Render every line of the records below as a Markdown table with the columns Row and Line, numbering each row and leaving out blank lines.
━━━━
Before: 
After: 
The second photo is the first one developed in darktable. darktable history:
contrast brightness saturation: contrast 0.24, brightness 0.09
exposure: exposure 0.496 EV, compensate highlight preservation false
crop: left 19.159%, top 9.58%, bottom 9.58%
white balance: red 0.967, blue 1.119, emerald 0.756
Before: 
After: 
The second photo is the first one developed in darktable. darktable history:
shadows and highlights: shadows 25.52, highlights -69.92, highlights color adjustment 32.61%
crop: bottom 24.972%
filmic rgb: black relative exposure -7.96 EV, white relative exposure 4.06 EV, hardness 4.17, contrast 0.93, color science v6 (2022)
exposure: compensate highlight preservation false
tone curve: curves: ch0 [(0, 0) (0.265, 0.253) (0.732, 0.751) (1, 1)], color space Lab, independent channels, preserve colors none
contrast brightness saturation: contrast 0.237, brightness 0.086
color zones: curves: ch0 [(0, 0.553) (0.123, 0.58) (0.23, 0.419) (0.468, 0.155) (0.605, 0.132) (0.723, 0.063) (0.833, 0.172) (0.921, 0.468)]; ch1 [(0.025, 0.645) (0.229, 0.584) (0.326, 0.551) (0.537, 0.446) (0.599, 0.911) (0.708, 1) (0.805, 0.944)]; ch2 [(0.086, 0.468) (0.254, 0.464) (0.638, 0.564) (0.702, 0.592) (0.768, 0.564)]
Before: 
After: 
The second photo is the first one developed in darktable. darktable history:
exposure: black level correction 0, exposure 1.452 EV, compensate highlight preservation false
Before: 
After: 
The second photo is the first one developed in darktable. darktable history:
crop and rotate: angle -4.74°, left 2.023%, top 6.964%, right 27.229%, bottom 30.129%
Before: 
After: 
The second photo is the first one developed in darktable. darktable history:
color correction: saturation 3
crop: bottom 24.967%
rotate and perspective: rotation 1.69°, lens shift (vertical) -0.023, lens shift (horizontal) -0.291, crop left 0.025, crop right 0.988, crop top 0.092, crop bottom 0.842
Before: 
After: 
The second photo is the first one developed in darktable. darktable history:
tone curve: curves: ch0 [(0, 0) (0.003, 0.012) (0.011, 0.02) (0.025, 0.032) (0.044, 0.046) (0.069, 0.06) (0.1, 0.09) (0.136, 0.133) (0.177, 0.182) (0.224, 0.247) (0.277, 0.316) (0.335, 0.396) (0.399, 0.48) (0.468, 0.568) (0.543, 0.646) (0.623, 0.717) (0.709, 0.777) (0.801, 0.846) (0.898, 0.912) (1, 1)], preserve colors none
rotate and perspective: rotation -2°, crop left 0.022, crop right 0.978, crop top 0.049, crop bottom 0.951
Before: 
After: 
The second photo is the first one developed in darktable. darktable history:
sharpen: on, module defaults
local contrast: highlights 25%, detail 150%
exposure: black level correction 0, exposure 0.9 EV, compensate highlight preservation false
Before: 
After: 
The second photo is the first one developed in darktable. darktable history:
━━━━
**Output below**
| Row | Line |
|---|---|
| 1 | Before:  |
| 2 | After:  |
| 3 | The second photo is the first one developed in darktable. darktable history: |
| 4 | contrast brightness saturation: contrast 0.24, brightness 0.09 |
| 5 | exposure: exposure 0.496 EV, compensate highlight preservation false |
| 6 | crop: left 19.159%, top 9.58%, bottom 9.58% |
| 7 | white balance: red 0.967, blue 1.119, emerald 0.756 |
| 8 | Before:  |
| 9 | After:  |
| 10 | The second photo is the first one developed in darktable. darktable history: |
| 11 | shadows and highlights: shadows 25.52, highlights -69.92, highlights color adjustment 32.61% |
| 12 | crop: bottom 24.972% |
| 13 | filmic rgb: black relative exposure -7.96 EV, white relative exposure 4.06 EV, hardness 4.17, contrast 0.93, color science v6 (2022) |
| 14 | exposure: compensate highlight preservation false |
| 15 | tone curve: curves: ch0 [(0, 0) (0.265, 0.253) (0.732, 0.751) (1, 1)], color space Lab, independent channels, preserve colors none |
| 16 | contrast brightness saturation: contrast 0.237, brightness 0.086 |
| 17 | color zones: curves: ch0 [(0, 0.553) (0.123, 0.58) (0.23, 0.419) (0.468, 0.155) (0.605, 0.132) (0.723, 0.063) (0.833, 0.172) (0.921, 0.468)]; ch1 [(0.025, 0.645) (0.229, 0.584) (0.326, 0.551) (0.537, 0.446) (0.599, 0.911) (0.708, 1) (0.805, 0.944)]; ch2 [(0.086, 0.468) (0.254, 0.464) (0.638, 0.564) (0.702, 0.592) (0.768, 0.564)] |
| 18 | Before:  |
| 19 | After:  |
| 20 | The second photo is the first one developed in darktable. darktable history: |
| 21 | exposure: black level correction 0, exposure 1.452 EV, compensate highlight preservation false |
| 22 | Before:  |
| 23 | After:  |
| 24 | The second photo is the first one developed in darktable. darktable history: |
| 25 | crop and rotate: angle -4.74°, left 2.023%, top 6.964%, right 27.229%, bottom 30.129% |
| 26 | Before:  |
| 27 | After:  |
| 28 | The second photo is the first one developed in darktable. darktable history: |
| 29 | color correction: saturation 3 |
| 30 | crop: bottom 24.967% |
| 31 | rotate and perspective: rotation 1.69°, lens shift (vertical) -0.023, lens shift (horizontal) -0.291, crop left 0.025, crop right 0.988, crop top 0.092, crop bottom 0.842 |
| 32 | Before:  |
| 33 | After:  |
| 34 | The second photo is the first one developed in darktable. darktable history: |
| 35 | tone curve: curves: ch0 [(0, 0) (0.003, 0.012) (0.011, 0.02) (0.025, 0.032) (0.044, 0.046) (0.069, 0.06) (0.1, 0.09) (0.136, 0.133) (0.177, 0.182) (0.224, 0.247) (0.277, 0.316) (0.335, 0.396) (0.399, 0.48) (0.468, 0.568) (0.543, 0.646) (0.623, 0.717) (0.709, 0.777) (0.801, 0.846) (0.898, 0.912) (1, 1)], preserve colors none |
| 36 | rotate and perspective: rotation -2°, crop left 0.022, crop right 0.978, crop top 0.049, crop bottom 0.951 |
| 37 | Before:  |
| 38 | After:  |
| 39 | The second photo is the first one developed in darktable. darktable history: |
| 40 | sharpen: on, module defaults |
| 41 | local contrast: highlights 25%, detail 150% |
| 42 | exposure: black level correction 0, exposure 0.9 EV, compensate highlight preservation false |
| 43 | Before:  |
| 44 | After:  |
| 45 | The second photo is the first one developed in darktable. darktable history: |